* _WHAT IS NEEDED_
Your job is to return each record exactly, minus any pictures.

* _DATA LISTING_
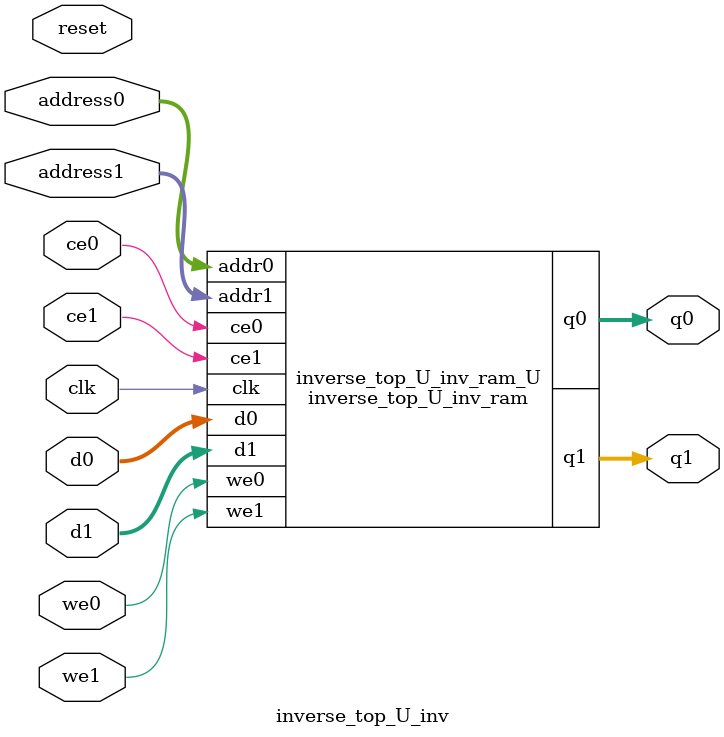
<source format=v>
`timescale 1 ns / 1 ps
module inverse_top_U_inv_ram (addr0, ce0, d0, we0, q0, addr1, ce1, d1, we1, q1,  clk);

parameter DWIDTH = 32;
parameter AWIDTH = 4;
parameter MEM_SIZE = 9;

input[AWIDTH-1:0] addr0;
input ce0;
input[DWIDTH-1:0] d0;
input we0;
output reg[DWIDTH-1:0] q0;
input[AWIDTH-1:0] addr1;
input ce1;
input[DWIDTH-1:0] d1;
input we1;
output reg[DWIDTH-1:0] q1;
input clk;

(* ram_style = "block" *)reg [DWIDTH-1:0] ram[0:MEM_SIZE-1];




always @(posedge clk)  
begin 
    if (ce0) 
    begin
        if (we0) 
        begin 
            ram[addr0] <= d0; 
        end 
        q0 <= ram[addr0];
    end
end


always @(posedge clk)  
begin 
    if (ce1) 
    begin
        if (we1) 
        begin 
            ram[addr1] <= d1; 
        end 
        q1 <= ram[addr1];
    end
end


endmodule

`timescale 1 ns / 1 ps
module inverse_top_U_inv(
    reset,
    clk,
    address0,
    ce0,
    we0,
    d0,
    q0,
    address1,
    ce1,
    we1,
    d1,
    q1);

parameter DataWidth = 32'd32;
parameter AddressRange = 32'd9;
parameter AddressWidth = 32'd4;
input reset;
input clk;
input[AddressWidth - 1:0] address0;
input ce0;
input we0;
input[DataWidth - 1:0] d0;
output[DataWidth - 1:0] q0;
input[AddressWidth - 1:0] address1;
input ce1;
input we1;
input[DataWidth - 1:0] d1;
output[DataWidth - 1:0] q1;



inverse_top_U_inv_ram inverse_top_U_inv_ram_U(
    .clk( clk ),
    .addr0( address0 ),
    .ce0( ce0 ),
    .we0( we0 ),
    .d0( d0 ),
    .q0( q0 ),
    .addr1( address1 ),
    .ce1( ce1 ),
    .we1( we1 ),
    .d1( d1 ),
    .q1( q1 ));

endmodule


</source>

* _WRITTEN SOLUTION_
<source format=v>
`timescale 1 ns / 1 ps
module inverse_top_U_inv_ram (addr0, ce0, d0, we0, q0, addr1, ce1, d1, we1, q1,  clk);

parameter DWIDTH = 32;
parameter AWIDTH = 4;
parameter MEM_SIZE = 9;

input[AWIDTH-1:0] addr0;
input ce0;
input[DWIDTH-1:0] d0;
input we0;
output reg[DWIDTH-1:0] q0;
input[AWIDTH-1:0] addr1;
input ce1;
input[DWIDTH-1:0] d1;
input we1;
output reg[DWIDTH-1:0] q1;
input clk;

(* ram_style = "block" *)reg [DWIDTH-1:0] ram[0:MEM_SIZE-1];




always @(posedge clk)  
begin 
    if (ce0) 
    begin
        if (we0) 
        begin 
            ram[addr0] <= d0; 
        end 
        q0 <= ram[addr0];
    end
end


always @(posedge clk)  
begin 
    if (ce1) 
    begin
        if (we1) 
        begin 
            ram[addr1] <= d1; 
        end 
        q1 <= ram[addr1];
    end
end


endmodule

`timescale 1 ns / 1 ps
module inverse_top_U_inv(
    reset,
    clk,
    address0,
    ce0,
    we0,
    d0,
    q0,
    address1,
    ce1,
    we1,
    d1,
    q1);

parameter DataWidth = 32'd32;
parameter AddressRange = 32'd9;
parameter AddressWidth = 32'd4;
input reset;
input clk;
input[AddressWidth - 1:0] address0;
input ce0;
input we0;
input[DataWidth - 1:0] d0;
output[DataWidth - 1:0] q0;
input[AddressWidth - 1:0] address1;
input ce1;
input we1;
input[DataWidth - 1:0] d1;
output[DataWidth - 1:0] q1;



inverse_top_U_inv_ram inverse_top_U_inv_ram_U(
    .clk( clk ),
    .addr0( address0 ),
    .ce0( ce0 ),
    .we0( we0 ),
    .d0( d0 ),
    .q0( q0 ),
    .addr1( address1 ),
    .ce1( ce1 ),
    .we1( we1 ),
    .d1( d1 ),
    .q1( q1 ));

endmodule


</source>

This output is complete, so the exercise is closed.